54 stars 23 forks source link

Test and verify if MPI example works on Rivanna #2922

Closed AymenFJA closed 1 year ago

AymenFJA commented 1 year ago

This is related to https://github.com/radical-cybertools/radical.pilot/pull/2855#issuecomment-1479978719. And need to be investigated and reproduced if possible.

eirrgang commented 1 year ago

One reason I brought up the issue is because I was concerned that there might be something odd about the SAGA layer details in the way it requested a Pilot job in the MPI examples versus in the basic 00 example. As noted, the examples sat in the queue for tens of hours without launching. However, I was able to get manually submitted jobs with the same resource requirements to run in the same time.

andre-merzky commented 1 year ago

[...] the examples sat in the queue for tens of hours without launching. However, I was able to get manually submitted jobs with the same resource requirements to run in the same time.

That is indeed puzzling - can you discern any differences in the batch scripts which could explain the difference?

eirrgang commented 1 year ago

[...] the examples sat in the queue for tens of hours without launching. However, I was able to get manually submitted jobs with the same resource requirements to run in the same time.

That is indeed puzzling - can you discern any differences in the batch scripts which could explain the difference?

As I recall, the generated job scripts included a --cores-per-node #SBATCH line, or something like that, from the resource definition, even if the --ntasks * --cpus-per-task was less than that. I wondered whether that was taking precedence in the resource allocation request, somehow, or if some other over-specified aspect was gumming up the works. My Slurm-Fu is not fierce, though, and I felt ill-equipped to investigate further at the time, especially while there were other changes in flight throughout the RCT stack.

andre-merzky commented 1 year ago

Thanks Eric. @AymenFJA : have you seen similar problems with RCT submitted jobs on Rivanna?

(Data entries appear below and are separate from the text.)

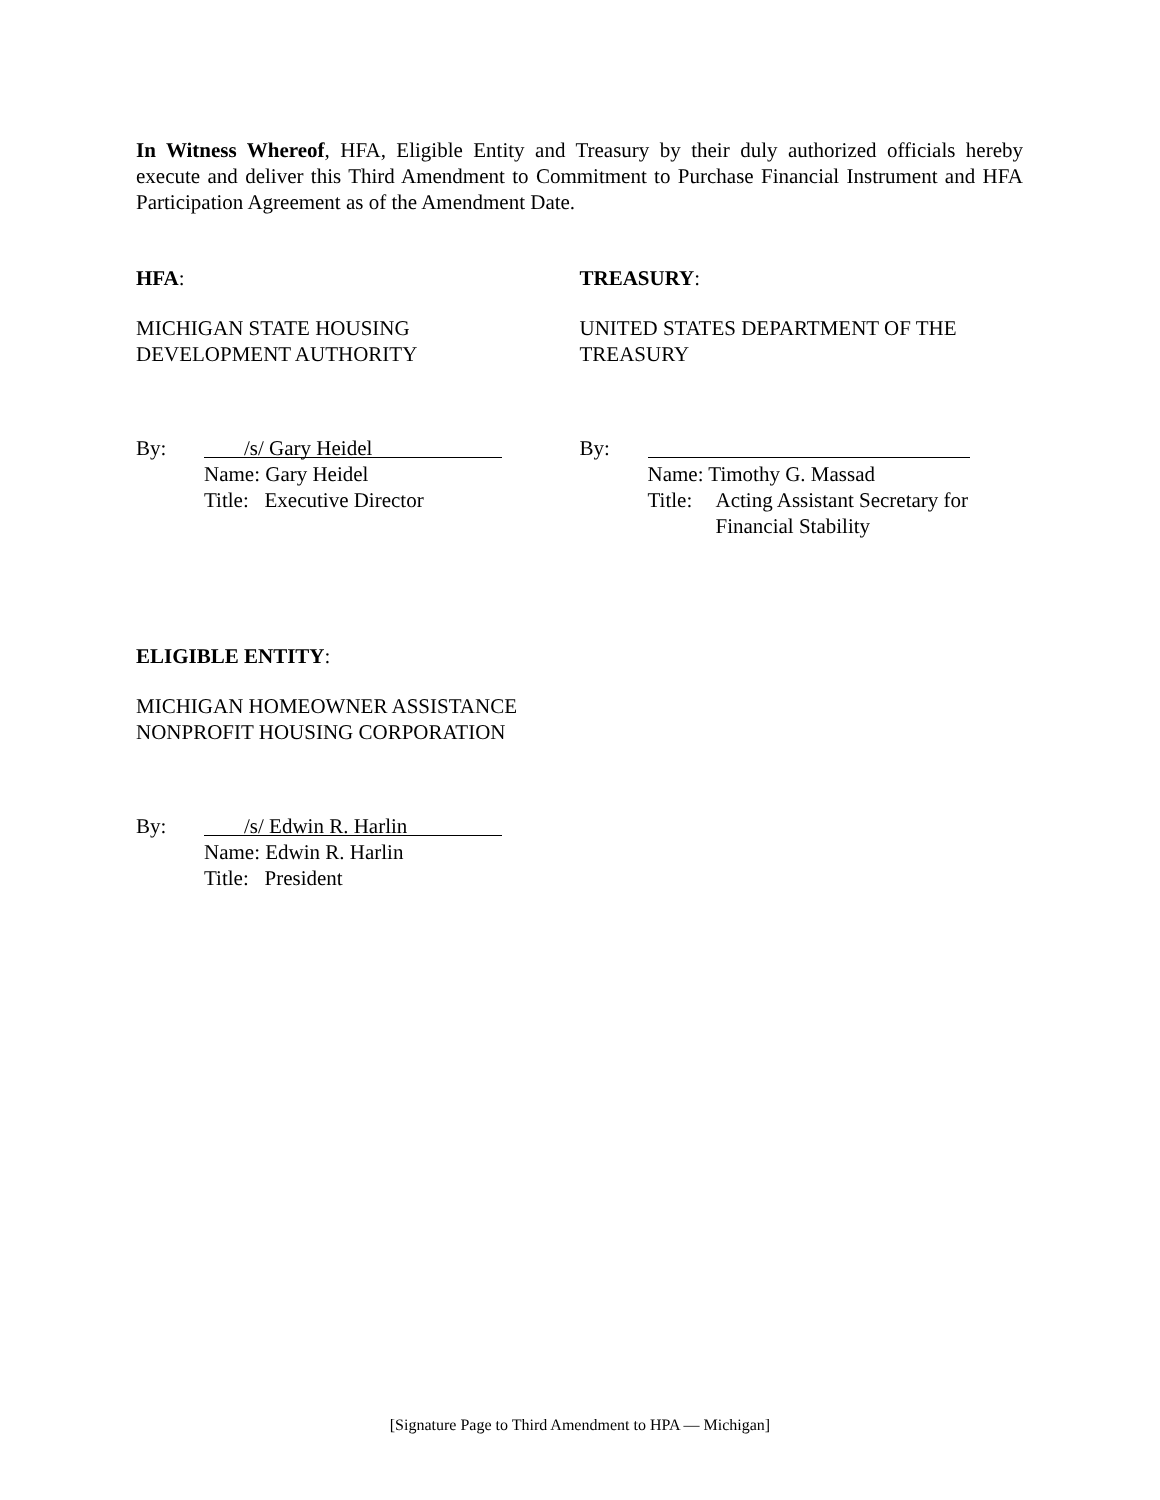In Witness Whereof, HFA, Eligible Entity and Treasury by their duly authorized officials hereby execute and deliver this Third Amendment to Commitment to Purchase Financial Instrument and HFA Participation Agreement as of the Amendment Date.
HFA:
MICHIGAN STATE HOUSING
DEVELOPMENT AUTHORITY
By: /s/ Gary Heidel
Name: Gary Heidel
Title: Executive Director
TREASURY:
UNITED STATES DEPARTMENT OF THE
TREASURY
By:
Name: Timothy G. Massad
Title: Acting Assistant Secretary for
Financial Stability
ELIGIBLE ENTITY:
MICHIGAN HOMEOWNER ASSISTANCE
NONPROFIT HOUSING CORPORATION
By: /s/ Edwin R. Harlin
Name: Edwin R. Harlin
Title: President
[Signature Page to Third Amendment to HPA — Michigan]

AymenFJA commented 1 year ago

@andre-merzky I am testing it now without RP as I am trying to verify if it is RP's issue or if something is wrong with Rivanna's queueing system. So far, this request has been pending for ~40 minutes:

 -bash-4.2$ijob --nodes=1 -p standard --ntasks=40 --ntasks-per-node=40 
salloc: Pending job allocation 49472640
salloc: job 49472640 queued and waiting for resources

Which is relatively similar to what RP is requesting via SAGA. Assuming my request is invalid, it should at least raise an error or terminate the request but nothing so far.

mtitov commented 1 year ago

@AymenFJA this was an initial testing and was completed, right?

AymenFJA commented 1 year ago

Correct, two days ago, we were able to accomplish this. I will close it now.